Fighting At Protected U.N. Compound in South Sudan Leaves 18 Dead Including Two MSF Staff

Malakal site
A malnourished girl sits in the MSF hospital in the Malakal compound in South Sudan, July 24, 2014. On Wednesday night the hospital sheltered 600 people as fighting broke out in the U.N.-run site. Andreea Campeanu/Reuters

Fighting at a U.N. compound for people fleeing the ongoing conflict in South Sudan has killed 18, the charity Médecins Sans Frontières (MSF) reported Thursday.

The violence began Wednesday and forced 600 people in the Malakal compound to seek refuge in the MSF hospital. Among the fatalities were two MSF South Sudanese staff members who were attacked in their homes.

Workers in the hospital received 36 casualties, one of whom was another MSF staff member, the organization said in a statement. The charity said the fighting lasted three hours and MSF hospital staff worked through Wednesday night to care for the wounded. At least 25 of the people admitted had gunshot wounds and eight required surgery.

Earlier, U.N. peacekeeping mission UNMISS said that the violence was caused between youths from two rival ethnic groups, the Shilluk and the Dinka, who were living on the site, Reuters reported.
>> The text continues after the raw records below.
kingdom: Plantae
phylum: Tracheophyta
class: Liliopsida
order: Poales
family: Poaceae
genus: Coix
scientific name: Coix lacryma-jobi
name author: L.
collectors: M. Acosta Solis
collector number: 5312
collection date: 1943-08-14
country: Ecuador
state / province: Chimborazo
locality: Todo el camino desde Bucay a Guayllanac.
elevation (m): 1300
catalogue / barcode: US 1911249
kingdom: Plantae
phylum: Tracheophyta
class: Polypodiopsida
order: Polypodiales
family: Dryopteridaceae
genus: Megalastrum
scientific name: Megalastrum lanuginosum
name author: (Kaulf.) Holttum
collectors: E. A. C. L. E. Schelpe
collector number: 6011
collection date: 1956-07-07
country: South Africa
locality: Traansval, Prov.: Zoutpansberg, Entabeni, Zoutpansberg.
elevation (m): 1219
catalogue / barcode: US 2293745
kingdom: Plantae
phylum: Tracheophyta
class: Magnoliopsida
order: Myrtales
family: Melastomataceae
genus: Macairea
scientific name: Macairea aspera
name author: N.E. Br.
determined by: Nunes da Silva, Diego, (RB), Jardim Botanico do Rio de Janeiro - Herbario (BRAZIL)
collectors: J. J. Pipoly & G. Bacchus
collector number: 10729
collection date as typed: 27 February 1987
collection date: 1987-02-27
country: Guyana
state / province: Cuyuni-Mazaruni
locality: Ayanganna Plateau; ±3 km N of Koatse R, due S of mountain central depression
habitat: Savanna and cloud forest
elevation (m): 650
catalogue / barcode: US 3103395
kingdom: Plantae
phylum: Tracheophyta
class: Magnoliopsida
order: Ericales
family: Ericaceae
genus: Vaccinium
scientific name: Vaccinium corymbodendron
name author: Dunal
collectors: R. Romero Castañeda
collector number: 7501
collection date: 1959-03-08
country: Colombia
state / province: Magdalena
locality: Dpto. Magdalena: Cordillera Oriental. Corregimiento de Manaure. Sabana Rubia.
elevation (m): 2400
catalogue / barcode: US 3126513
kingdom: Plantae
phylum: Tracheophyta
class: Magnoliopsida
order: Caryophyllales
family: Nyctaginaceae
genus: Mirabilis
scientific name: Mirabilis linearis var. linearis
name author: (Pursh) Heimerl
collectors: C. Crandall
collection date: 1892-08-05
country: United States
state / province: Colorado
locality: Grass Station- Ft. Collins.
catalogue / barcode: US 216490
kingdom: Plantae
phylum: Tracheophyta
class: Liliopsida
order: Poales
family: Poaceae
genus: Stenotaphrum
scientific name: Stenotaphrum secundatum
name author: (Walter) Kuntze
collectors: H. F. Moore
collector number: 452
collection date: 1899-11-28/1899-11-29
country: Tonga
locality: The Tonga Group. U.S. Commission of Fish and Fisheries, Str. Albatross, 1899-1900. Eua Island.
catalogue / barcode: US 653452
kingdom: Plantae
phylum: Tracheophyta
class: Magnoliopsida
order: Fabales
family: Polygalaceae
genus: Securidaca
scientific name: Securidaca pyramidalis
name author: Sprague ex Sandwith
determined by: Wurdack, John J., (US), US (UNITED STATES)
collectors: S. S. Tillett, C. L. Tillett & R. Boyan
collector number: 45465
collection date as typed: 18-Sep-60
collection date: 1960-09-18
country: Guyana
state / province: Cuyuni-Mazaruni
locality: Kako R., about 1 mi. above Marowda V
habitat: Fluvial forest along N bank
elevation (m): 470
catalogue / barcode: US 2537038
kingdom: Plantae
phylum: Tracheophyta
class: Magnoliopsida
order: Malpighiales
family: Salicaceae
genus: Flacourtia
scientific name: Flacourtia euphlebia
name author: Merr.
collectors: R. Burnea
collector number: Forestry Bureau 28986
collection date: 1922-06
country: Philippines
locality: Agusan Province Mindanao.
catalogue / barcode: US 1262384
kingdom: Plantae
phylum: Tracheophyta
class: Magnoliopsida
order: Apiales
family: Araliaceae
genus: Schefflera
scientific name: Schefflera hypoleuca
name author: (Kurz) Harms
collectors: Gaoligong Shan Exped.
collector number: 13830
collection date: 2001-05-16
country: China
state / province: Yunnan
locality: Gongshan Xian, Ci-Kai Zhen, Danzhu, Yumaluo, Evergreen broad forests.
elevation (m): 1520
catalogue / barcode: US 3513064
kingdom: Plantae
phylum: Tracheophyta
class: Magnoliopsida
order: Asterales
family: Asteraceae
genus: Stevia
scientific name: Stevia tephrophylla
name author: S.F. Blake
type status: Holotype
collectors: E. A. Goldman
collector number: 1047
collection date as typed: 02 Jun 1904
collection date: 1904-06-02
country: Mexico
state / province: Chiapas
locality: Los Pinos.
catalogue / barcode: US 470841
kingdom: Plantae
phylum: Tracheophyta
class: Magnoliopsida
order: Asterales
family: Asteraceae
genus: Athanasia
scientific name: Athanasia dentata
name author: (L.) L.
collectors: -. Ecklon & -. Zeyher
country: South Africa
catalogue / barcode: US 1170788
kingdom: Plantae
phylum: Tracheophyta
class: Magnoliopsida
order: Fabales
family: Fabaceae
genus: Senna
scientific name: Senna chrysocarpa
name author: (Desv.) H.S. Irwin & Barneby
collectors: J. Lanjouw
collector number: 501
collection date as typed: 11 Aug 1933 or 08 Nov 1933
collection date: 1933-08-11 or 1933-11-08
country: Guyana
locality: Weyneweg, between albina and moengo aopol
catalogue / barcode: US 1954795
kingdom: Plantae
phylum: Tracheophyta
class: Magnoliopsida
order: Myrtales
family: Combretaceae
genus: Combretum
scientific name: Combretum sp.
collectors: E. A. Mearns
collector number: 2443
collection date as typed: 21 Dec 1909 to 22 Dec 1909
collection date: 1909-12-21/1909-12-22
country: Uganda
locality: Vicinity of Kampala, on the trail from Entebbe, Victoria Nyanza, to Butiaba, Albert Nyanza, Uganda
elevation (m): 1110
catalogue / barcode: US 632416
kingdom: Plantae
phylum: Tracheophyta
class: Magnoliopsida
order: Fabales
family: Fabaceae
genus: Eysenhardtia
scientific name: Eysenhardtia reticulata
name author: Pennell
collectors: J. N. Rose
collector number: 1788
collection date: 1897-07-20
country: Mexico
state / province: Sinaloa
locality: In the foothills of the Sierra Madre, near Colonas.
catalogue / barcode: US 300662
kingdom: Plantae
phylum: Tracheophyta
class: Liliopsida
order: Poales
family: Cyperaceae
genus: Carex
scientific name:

According to UNMISS, the two factions attacked each other with small arms and machetes.

The Malakal compound is a Protection of Civilians (PoC) facility that is supposed to serve as a refuge for people displaced from their homes because of the civil war in South Sudan. Around 40,000 people live in the compound following the outbreak of war in December 2013.

The Sudanese civil war began when a disagreement between President Salva Kiir and his former deputy Riek Machar degenerated into fighting. Since then, thousands of Sudanese people have been killed and more than two million displaced. Many have been forced into U.N.-run PoC sites. In January, Kiir and Machar agreed to join together in a transitional government. Machar has been reinstated as vice-president.